Found more pills on Sunday morning. This time oxycodones. Journaled about it while resting (so exhausted all weekend), lost one of my diamond earrings that Mommoms had given me while getting ready to shower, cried while Kurt helped me to look for it and then he found the journal page. No talk... "Is there something you want to (talk to me about)?" WTF. "Is the something you want to talk to me about, Kurt? Whatever you want Kurt, whatever you wish." At this point, at least, his little pill addiction has very little to do with me and pales in comparison to the loss of my grandmother. No dipshit, I don't care to beg you to stop doing pills AGAIN and I honestly don't care to hear more lies, bullshitting and crybaby idiocy about your immature, unmotivated issues. BUT, if you want to talk, I will listen, I will lend a supportive encouraging ear. I will not make your addiction my life, I have to much to live for not to mention the huge responsibility of raising an incredible, beautiful, intelligent, loving human.

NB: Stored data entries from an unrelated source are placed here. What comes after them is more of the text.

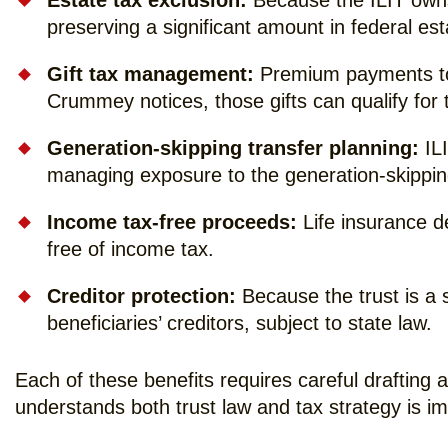
Estate tax exclusion:
Because the ILIT owns 
preserving a significant amount in federal est
Gift tax management:
Premium payments to t
Crummey notices, those gifts can qualify for t
Generation-skipping transfer planning:
ILI
managing exposure to the generation-skipping
Income tax-free proceeds:
Life insurance de
free of income tax.
Creditor protection:
Because the trust is a s
beneficiaries’ creditors, subject to state law.
Each of these benefits requires careful drafting 
understands both trust law and tax strategy is im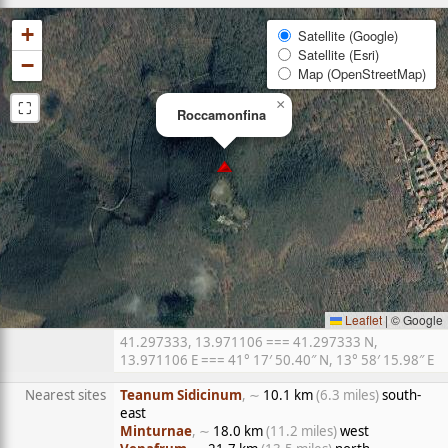
+
Satellite (Google)
Satellite (Esri)
−
Map (OpenStreetMap)
⛶
×
Roccamonfina
Leaflet
|
© Google
41.297333, 13.971106 === 41.297333 N,
13.971106 E === 41° 17′ 50.40″ N, 13° 58′ 15.98″ E
Nearest sites
Teanum Sidicinum
, ∼
10.1 km
(6.3 miles)
south-
east
Minturnae
, ∼
18.0 km
(11.2 miles)
west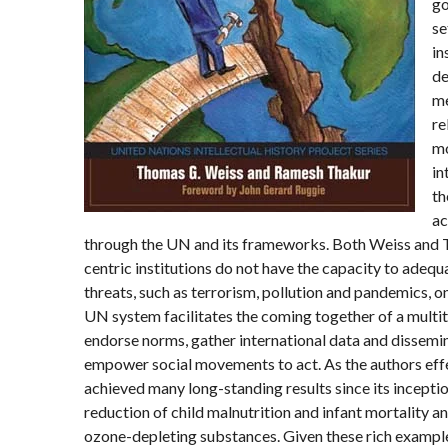
go
se
in
de
me
re
mo
in
th
ac
through the UN and its frameworks. Both Weiss and T
centric institutions do not have the capacity to adeq
threats, such as terrorism, pollution and pandemics, on
UN system facilitates the coming together of a multit
endorse norms, gather international data and dissemi
empower social movements to act. As the authors eff
achieved many long-standing results since its inceptio
reduction of child malnutrition and infant mortality a
ozone-depleting substances. Given these rich example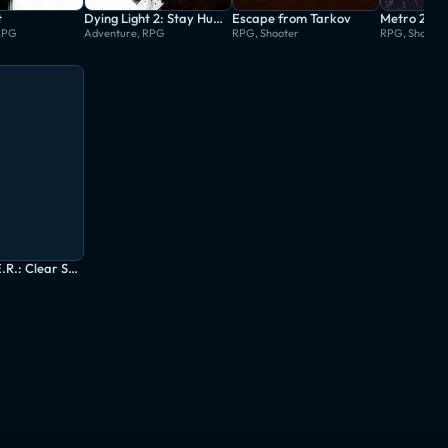
t
Dying Light 2: Stay Human
Escape from Tarkov
Metro 203
RPG
Adventure, RPG
RPG, Shooter
RPG, Shooter
S.T.A.L.K.E.R.: Clear Sky - Enhanced Edition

So this is what he found. And I don't feel sorry about it.
"Found oxcdn this morning! What is going on?!
He's acting really bad, worse. Jibberishing, defensive. My tolerance is low because I'm still not sleeping well. I feel so physically tired, I really worked my ass off on Friday and got a lot done. But I'm paying for it.
The doctor name on the bottle is new. Who is prescribing him this shit for back pain? Who would? What kind of bullshit scam is he into now?
I was feeling nauseous this morning and he was being obnoxious and loud with Kara. -which I mostly let go. Its not good for her, but she has to learn to deal with it and I can't shield her from everything. (At a time when she is mimicing everything, great that her dad's a drug addict :erratic, moody, up & down, loud and rammy, whiny, overly particular in one moment and distracted and clouded the next.)
I've been thinking that her childhood is way too close to mine for comfort, but now, with Kurt and his bottle full of oxys, it just dawned on me that it may be worse.
And me. He's being mean. We're going to a party at Joe & Mindy's when Kara wakes up and I feel it will end up a repeat of Ross' parents' house. Trying to psyche myself up, armor up and be prepared for some sort of emotional abuse. I am strong. He is weak. I can choose."
So he didn't want to talk I guess. He moved the pill bottle into the house (I don't even get the courtesy of a good hiding place) and there were less than half than the morning before.
If you and I break up, whatever the cause or reason, you will not see our daughter unsupervised without a clean drug test. I will let the court know that you have successfully and recently used someone else's urine to pass drug test for work and that you need to have a closely monitored test.
He may have also read these, which I also don't care, not to mention they are good notes. (This was written while we were living with Lorraine.)
And here, for posterity, the oxies. Effin druggie. Poor Kara.